In Rivera v. Baker West, Inc., the Ninth Circuit in an opinion by Judge Bybee considered the plaintiff/appellant's two contentions regarding the District Court's ruling that the employer was correct in paying taxes out of the settlement money for a Title VII claim:
The appellant's position was this: "first, he argues that the settlement proceeds paid by Baker were intended to reimburse Rivera for personal physical injuries and should therefore be excluded from his gross income under 26 U.S.C. § 104(a)(2); second, he argues that, even assuming the settlement proceeds represent lost wages, an award of back pay under Title VII is not subject to income tax withholding."
The Court ruled that "the district court did not clearly err in finding that the settlement proceeds were not intended to compensate for personal physical injuries, but instead represented lost wages," and "[b]ecause the district court reasonably classified the settlement proceeds as back pay, the district court properly held that Rivera’s settlement proceeds were subject to withholding."

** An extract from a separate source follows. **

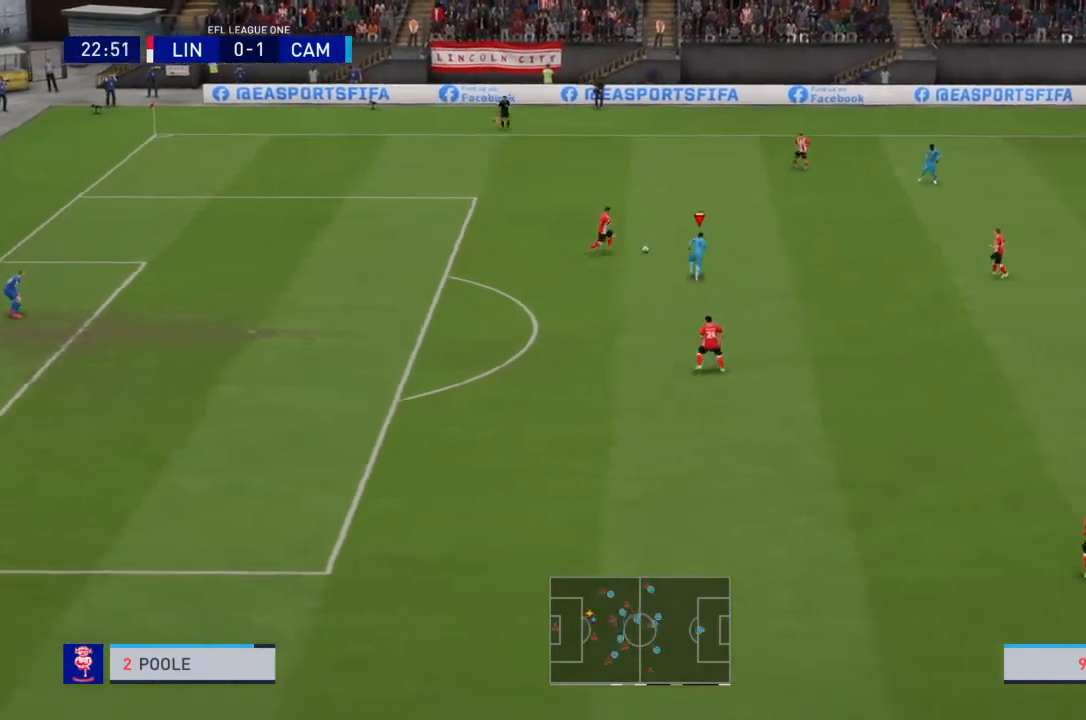
{"buttons": ["R2"], "left_stick": "up-right", "right_stick": "center", "events": [[267, "CIRCLE", "down"], [267, "left_stick", "up-right"], [434, "CIRCLE", "up"]]}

The Court noted that the settlement agreement "does not expressly state that the damages paid to Rivera compensate for personal physical injuries or physical illness" and explained that "if there is no express evidence of the parties’ intent in the settlement agreement, we look to the intent of the payor." There was language in the settlement agreement "stating that Baker would pay Rivera $40,000 'less all lawfully required withholdings.'"
In concluding that the wage part of a settlement agreement under Title VII is subject to withholding taxes, the Court cited the Fourth Circuit's opinion in Hemelt v. United States, 122 F.3d 204 (4th Cir. 1997), along with opinions from the Sixth and Eighth circuits.